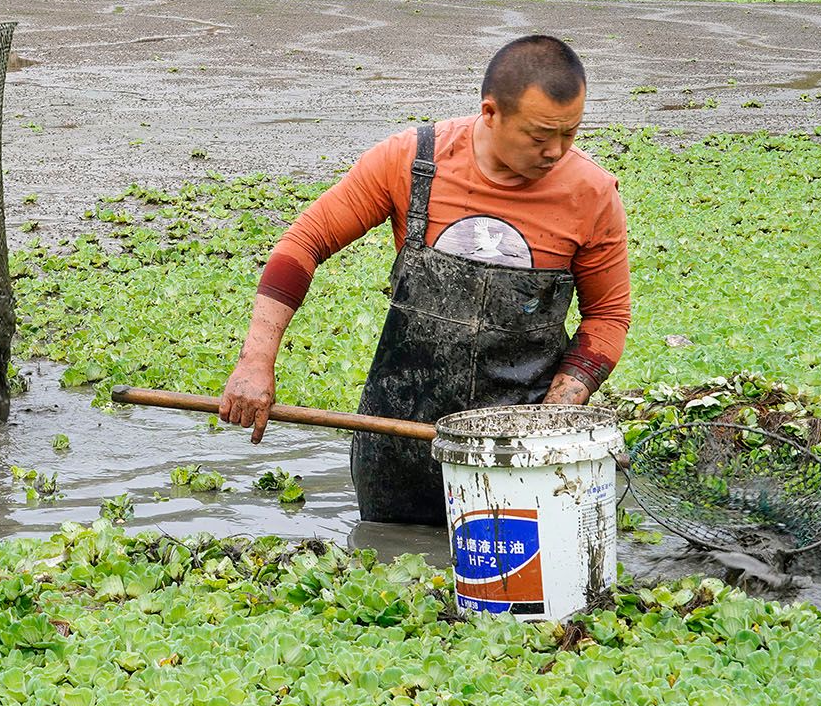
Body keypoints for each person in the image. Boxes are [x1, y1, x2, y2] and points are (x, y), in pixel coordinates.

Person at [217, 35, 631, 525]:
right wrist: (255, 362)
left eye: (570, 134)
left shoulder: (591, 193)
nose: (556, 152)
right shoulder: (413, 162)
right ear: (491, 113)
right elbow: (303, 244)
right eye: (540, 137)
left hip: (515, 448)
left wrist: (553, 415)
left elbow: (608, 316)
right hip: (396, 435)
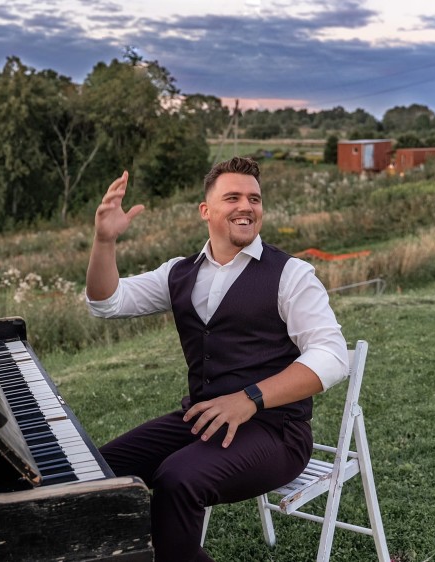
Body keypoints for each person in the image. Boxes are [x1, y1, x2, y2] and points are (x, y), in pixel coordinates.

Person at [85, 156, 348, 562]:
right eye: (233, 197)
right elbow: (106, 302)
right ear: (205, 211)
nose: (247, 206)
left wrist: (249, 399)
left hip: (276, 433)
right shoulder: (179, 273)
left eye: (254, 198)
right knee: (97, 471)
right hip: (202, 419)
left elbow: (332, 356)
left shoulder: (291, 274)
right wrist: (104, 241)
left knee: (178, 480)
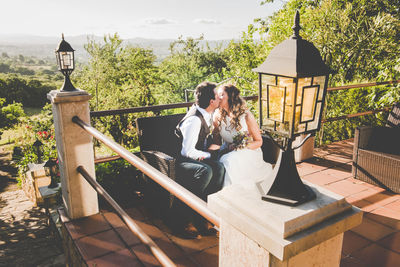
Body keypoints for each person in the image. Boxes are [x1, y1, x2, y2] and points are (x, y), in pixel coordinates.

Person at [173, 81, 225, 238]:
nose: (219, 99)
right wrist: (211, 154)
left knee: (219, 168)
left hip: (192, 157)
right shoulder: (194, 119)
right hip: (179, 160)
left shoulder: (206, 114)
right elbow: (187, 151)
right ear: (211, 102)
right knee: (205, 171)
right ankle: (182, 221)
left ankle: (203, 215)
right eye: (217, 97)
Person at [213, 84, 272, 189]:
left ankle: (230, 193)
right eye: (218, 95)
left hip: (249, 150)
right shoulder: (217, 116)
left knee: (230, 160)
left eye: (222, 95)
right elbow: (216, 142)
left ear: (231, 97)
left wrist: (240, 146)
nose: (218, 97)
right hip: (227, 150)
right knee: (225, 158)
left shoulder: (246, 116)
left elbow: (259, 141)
+===+
TASK REQUIREMENTS —
Each line above is to be repeated exactly as written; no picture is carried over.

EXPECTED ANSWER —
Body keypoints for each person in the image. Boxes are [x1, y1, x2, y2] and points are (x, y), in pixel coordinates.

Person at [217, 35, 631, 525]:
right wrist: (255, 362)
left eye: (570, 134)
left shoulder: (591, 193)
nose: (556, 152)
right shoulder: (413, 162)
right ear: (491, 113)
right elbow: (303, 244)
right eye: (540, 137)
left hip: (515, 448)
left wrist: (553, 415)
left elbow: (608, 316)
right hip: (396, 435)
Body keypoints for each person in the image. Boxes are [x1, y1, x2, y2] and points are (x, y), in pixel coordinates.

Person at [85, 156, 348, 562]:
right eye: (233, 197)
right elbow: (106, 302)
right ear: (205, 211)
nose: (247, 206)
left wrist: (249, 399)
left hip: (276, 433)
right shoulder: (179, 273)
left eye: (254, 198)
right knee: (97, 471)
right hip: (202, 419)
left elbow: (332, 356)
left shoulder: (291, 274)
right wrist: (104, 241)
left knee: (178, 480)
Body keypoints for each person in the image. Boxes are [x1, y1, x2, y2] and points are (x, y), in pixel coordinates.

Person at [173, 81, 225, 238]:
nose: (219, 99)
right wrist: (211, 154)
left knee: (219, 168)
left hip: (192, 157)
right shoulder: (194, 119)
right hip: (179, 160)
left shoulder: (206, 114)
right elbow: (187, 151)
right ear: (211, 102)
right knee: (205, 171)
right ankle: (182, 221)
left ankle: (203, 215)
right eye: (217, 97)
Person at [213, 84, 272, 189]:
left ankle: (230, 193)
right eye: (218, 95)
left hip: (249, 150)
right shoulder: (217, 116)
left knee: (230, 160)
left eye: (222, 95)
right elbow: (216, 142)
left ear: (231, 97)
left wrist: (240, 146)
nose: (218, 97)
right hip: (227, 150)
right knee: (225, 158)
left shoulder: (246, 116)
left elbow: (259, 141)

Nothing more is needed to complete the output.